EXERCISE
Exactly reproduce all the records, keeping pictures out of the copy.

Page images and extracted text
════

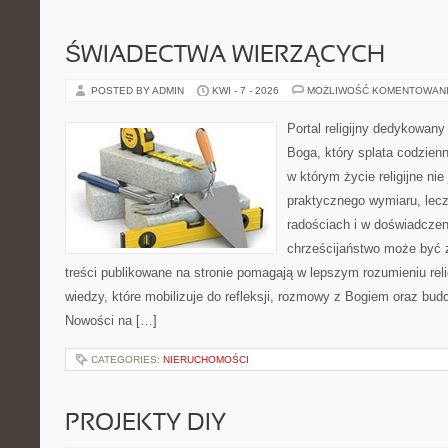
ŚWIADECTWA WIERZĄCYCH
POSTED BY ADMIN
KWI - 7 - 2026
MOŻLIWOŚĆ KOMENTOWAN
Portal religijny dedykowan
Boga, który splata codzien
w którym życie religijne ni
praktycznego wymiaru, lecz
radościach i w doświadczen
chrześcijaństwo może być z
treści publikowane na stronie pomagają w lepszym rozumieniu rel
wiedzy, które mobilizuje do refleksji, rozmowy z Bogiem oraz bud
Nowości na […]
CATEGORIES:
NIERUCHOMOŚCI
PROJEKTY DIY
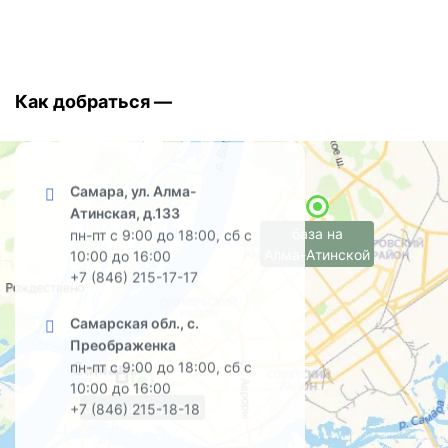
Как добраться —
Самара, ул. Алма-
Атинская, д.133
база на
пн-пт с 9:00 до 18:00, сб с
Алма-Атинской
10:00 до 16:00
+7 (846) 215-17-17
Самарская обл., с.
Преображенка
пн-пт с 9:00 до 18:00, сб с
10:00 до 16:00
офис на Садовой
+7 (846) 215-18-18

════

OUTPUT FOR THIS TASK
ŚWIADECTWA WIERZĄCYCH
POSTED BY ADMIN
KWI - 7 - 2026
MOŻLIWOŚĆ KOMENTOWAN
Portal religijny dedykowan
Boga, który splata codzien
w którym życie religijne ni
praktycznego wymiaru, lecz
radościach i w doświadczen
chrześcijaństwo może być z
treści publikowane na stronie pomagają w lepszym rozumieniu rel
wiedzy, które mobilizuje do refleksji, rozmowy z Bogiem oraz bud
Nowości na […]
CATEGORIES:
NIERUCHOMOŚCI
PROJEKTY DIY
Как добраться —
Самара, ул. Алма-
Атинская, д.133
база на
пн-пт с 9:00 до 18:00, сб с
Алма-Атинской
10:00 до 16:00
+7 (846) 215-17-17
Самарская обл., с.
Преображенка
пн-пт с 9:00 до 18:00, сб с
10:00 до 16:00
офис на Садовой
+7 (846) 215-18-18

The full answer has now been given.